** EXCERPT TO READ follows **

University should review attendance policies

 

This year, due to the high rate of influenza, the University of Minnesota temporarily suspended two policies. The first was that students must attend the first day of class or risk losing their spot in the class, and the second was that a student must provide a doctor’s note if they missed class due to influenza or other illness.

Like 34 percent of all employees in the U.S., students get no time off for being sick. Faculty and staff have guaranteed paid sick leave. According to University policy, students must show up on the first day of class even if we are sick, tired, feverish and have a cough that could spread to the whole class, or risk losing our spot in the class.

If we lose our spot, it could jeopardize our full-time status, scholarships and even graduation date. If someone gets the flu, the average cost is $130 between doctor’s visits and all those flu remedies that rarely work. If only 5 percent of students, faculty and staff got the flu this year, that’s a total of $468,000 in direct costs, not including lost wages.

** End of EXCERPT TO READ **
** RECORDS SUPPLIED follows **

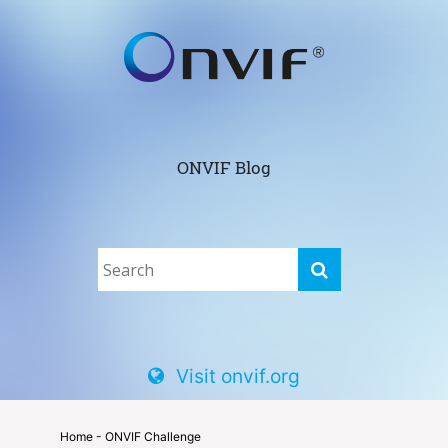
ONVIF Blog
Visit onvif.org
Home
- ONVIF Challenge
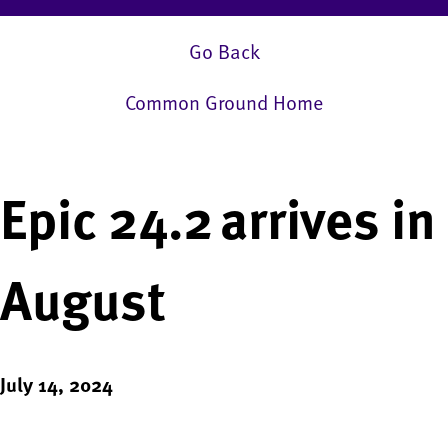
Go Back
Common Ground Home
Epic 24.2 arrives in
August
July 14, 2024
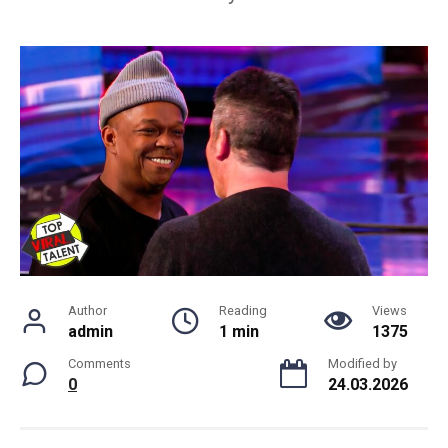
Author
Reading
Views
admin
1 min
1375
Comments
Modified by
0
24.03.2026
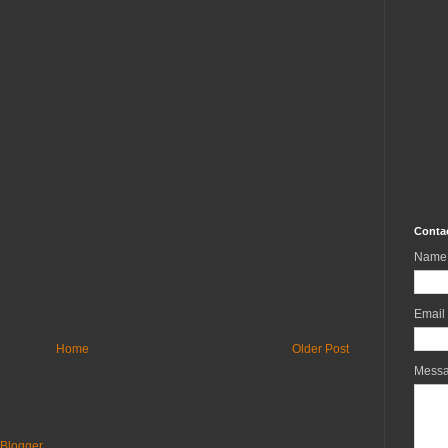
Conta
Name
Email
Home
Older Post
Mess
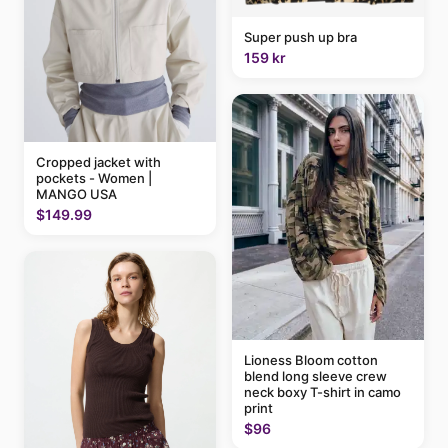
Super push up bra
159 kr
Cropped jacket with
pockets - Women |
MANGO USA
$149.99
Lioness Bloom cotton
blend long sleeve crew
neck boxy T-shirt in camo
print
$96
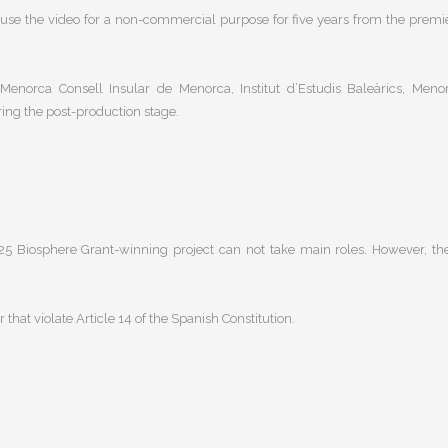
o use the video for a non-commercial purpose for five years from the premi
norca Consell Insular de Menorca, Institut d’Estudis Baleàrics, Meno
ring the post-production stage.
2025 Biosphere Grant-winning project
can not take main roles. However, th
or that violate
Article 14 of the Spanish Constitution
.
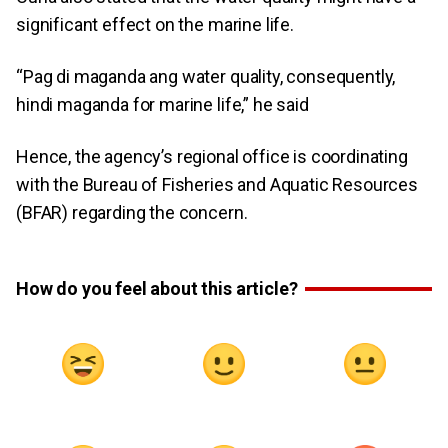
significant effect on the marine life.
“Pag di maganda ang water quality, consequently,
hindi maganda for marine life,” he said
Hence, the agency’s regional office is coordinating
with the Bureau of Fisheries and Aquatic Resources
(BFAR) regarding the concern.
How do you feel about this article?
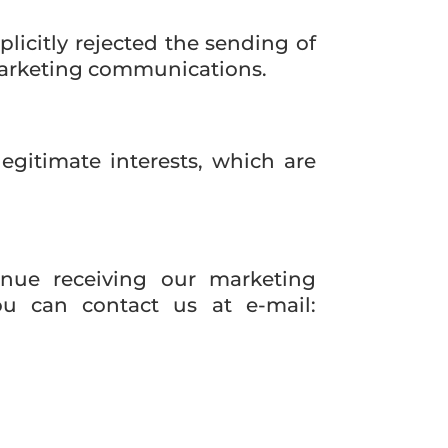
licitly rejected the sending of
marketing communications.
legitimate interests, which are
inue receiving our marketing
u can contact us at e-mail:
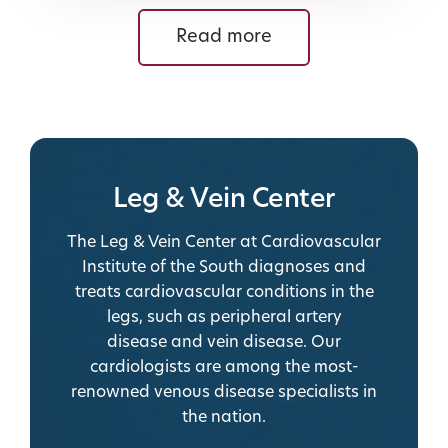
Read more
Leg & Vein Center
The Leg & Vein Center at Cardiovascular
Institute of the South diagnoses and
treats cardiovascular conditions in the
legs, such as
peripheral artery
disease
and vein disease.
Our
cardiologists are among the most-
renowned venous disease specialists in
the nation.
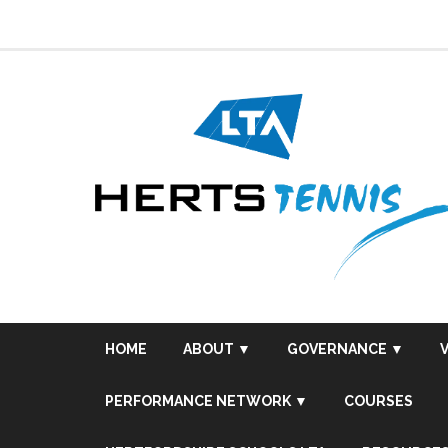
Skip
to
content
HOME
ABOUT ▼
GOVERNANCE ▼
PERFORMANCE NETWORK ▼
COURSES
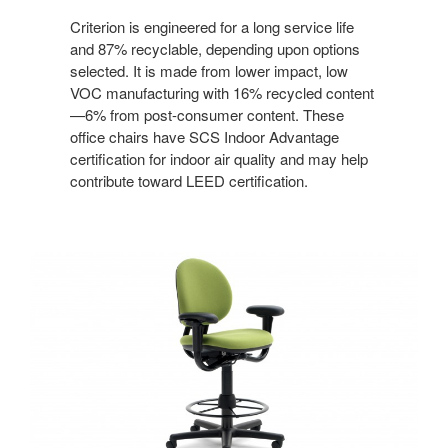
+
Criterion is engineered for a long service life
UP
and 87% recyclable, depending upon options
TO
selected. It is made from lower impact, low
87%
VOC manufacturing with 16% recycled content
RECYCLABLE
—6% from post-consumer content. These
office chairs have SCS Indoor Advantage
certification for indoor air quality and may help
contribute toward LEED certification.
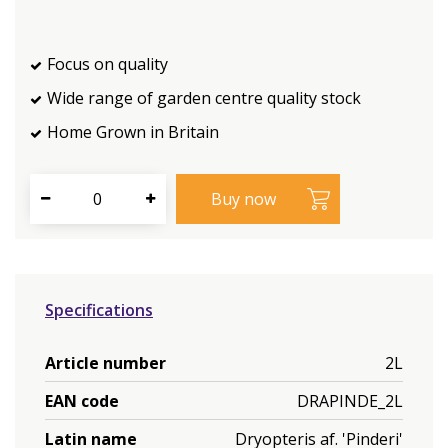
Focus on quality
Wide range of garden centre quality stock
Home Grown in Britain
Specifications
Article number
2L
EAN code
DRAPINDE_2L
Latin name
Dryopteris af. 'Pinderi'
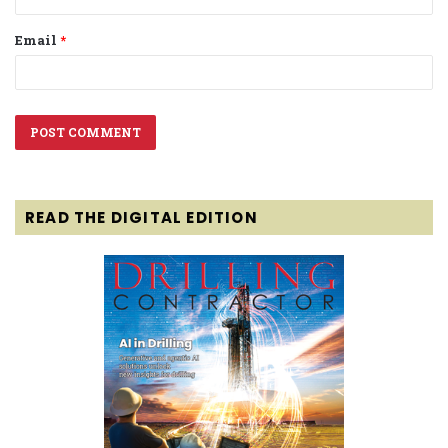
Email
*
READ THE DIGITAL EDITION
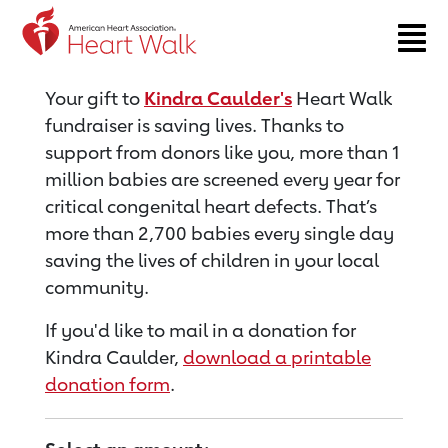
Return to event page
Your gift to
Kindra Caulder's
Heart Walk
fundraiser is saving lives. Thanks to
support from donors like you, more than 1
million babies are screened every year for
critical congenital heart defects. That’s
more than 2,700 babies every single day
saving the lives of children in your local
community.
If you'd like to mail in a donation for
Kindra Caulder,
download a printable
donation form
.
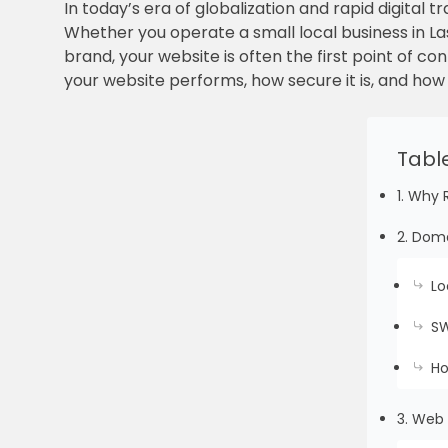
In today’s era of globalization and rapid digital 
Whether you operate a small local business in La
brand, your website is often the first point of c
your website performs, how secure it is, and how
Tabl
1. Why 
2. Doma
Lo
SW
Ho
3. Web 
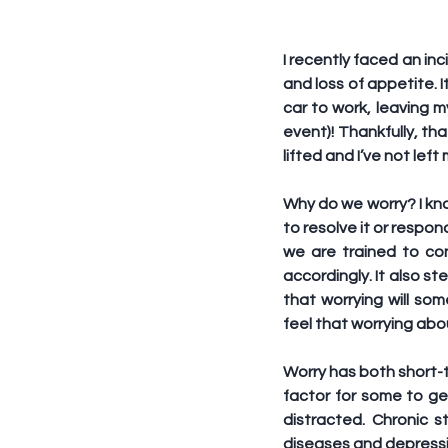
I recently faced an inc
and loss of appetite. I
car to work, leaving 
event)! Thankfully, th
lifted and I’ve not le
Why do we worry? I kno
to resolve it or respon
we are trained to con
accordingly. It also st
that worrying will s
feel that worrying abo
Worry has both short-t
factor for some to ge
distracted. Chronic s
diseases and depressi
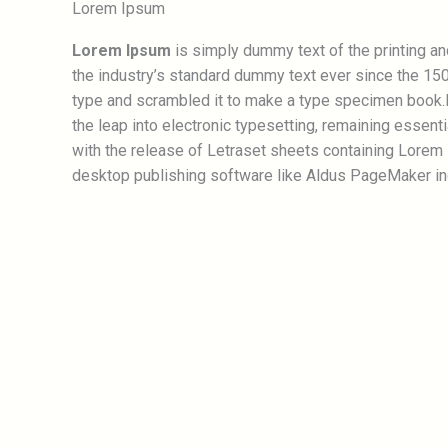
Lorem Ipsum
Lorem Ipsum
is simply dummy text of the printing a
the industry’s standard dummy text ever since the 150
type and scrambled it to make a type specimen book.It
the leap into electronic typesetting, remaining essent
with the release of Letraset sheets containing Lorem
desktop publishing software like Aldus PageMaker in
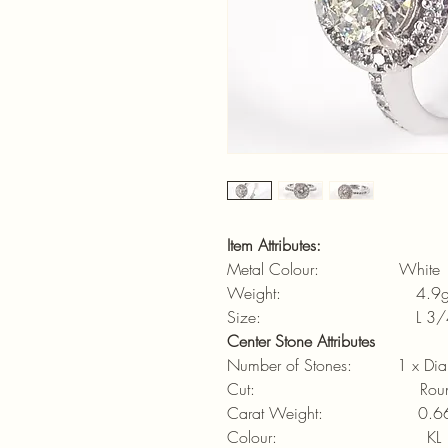
Item Attributes:
Metal Colour: White
Weight: 4.9
Size: L 3/4 (6
Center Stone Attributes
Number of Stones: 1 x Di
Cut: Round brilli
Carat Weight: 0.66
Colour: KL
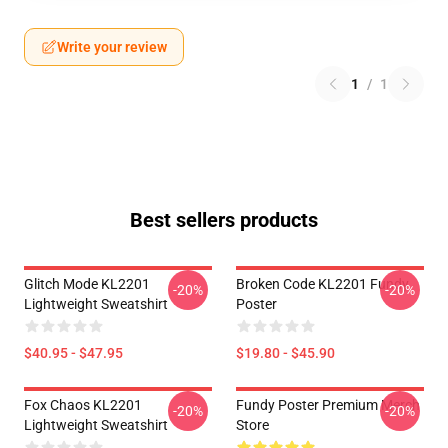
Write your review
1
/
1
Best sellers products
Glitch Mode KL2201
Broken Code KL2201 Fundy
-20%
-20%
Lightweight Sweatshirt
Poster
$40.95 - $47.95
$19.80 - $45.90
Fox Chaos KL2201
Fundy Poster Premium Merch
-20%
-20%
Lightweight Sweatshirt
Store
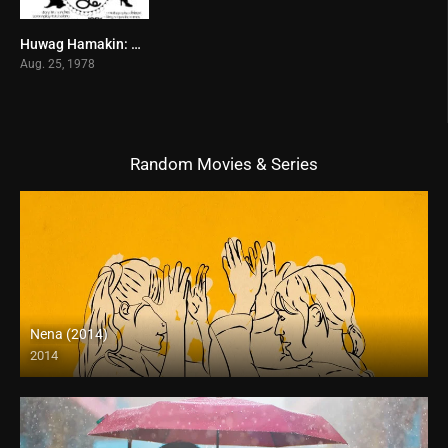
Huwag Hamakin: Hostess (1978)
0
Aug. 25, 1978
Random Movies & Series
Nena (2014)
2014
HD (720p)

** End of RECORDS SUPPLIED **

(LIST OF TASKS)
1 – According to the excerpt on University attendance policies, what percentage of all employees in the U.S. get no time off for being sick?
2 – Decide whether each statement agrees with the excerpt on University attendance policies. Answer yes or no for each, and quote the words from the excerpt that settle it.
(a) Faculty and staff at the University have guaranteed paid sick leave.
(b) The University permanently did away with the rule requiring attendance on the first day of class.
(c) The average cost of getting the flu is $130.
3 – Carry on the excerpt on University attendance policies from the point where it stops.
The listing has nothing to do with the excerpt on University attendance policies.

(RESULTS FOR THE EXERCISE)
1 – 34 percent.

2 –
(a) Yes: "Faculty and staff have guaranteed paid sick leave."
(b) No: "the University of Minnesota temporarily suspended two policies."
(c) Yes: "the average cost is $130."

3 –
During the 2009 H1N1 pandemic, the 8 million people who stayed at work while sick infected an additional 7 million people by staying at their jobs. At that rate, if I have the flu or something just as nasty, for every five classes I attend, I will infect at least four other people. I guarantee if you call a clinic and tell them you have the flu, they will tell you to stay home lest you infect other people and put a drain on their resources.

Even the Boynton Health Service website recommends me to stay home since most flu cases cannot be treated by a doctor. Since the creation of the policy in 2009, the University has suspended it twice: during the H1N1 pandemic in 2009 and this winter when Minnesota had a particularly large number of influenza cases. If an academic policy has been suspended two of five years since it was created, it is reasonable to question the intention and effectiveness of the policy. According to the University’s website, the reason for this policy is to “clearly indicate the number of students committed to taking this course.” I may be committed to a course, but I’m not committed to making everyone else around me sick. I’m sure my classmates and professor would also appreciate me staying at home.

The University administration needs to create a new, simpler, more effective policy. If you have the flu or a similar illness on the first day of class, stay home. Get well soon. No doctor’s note needed.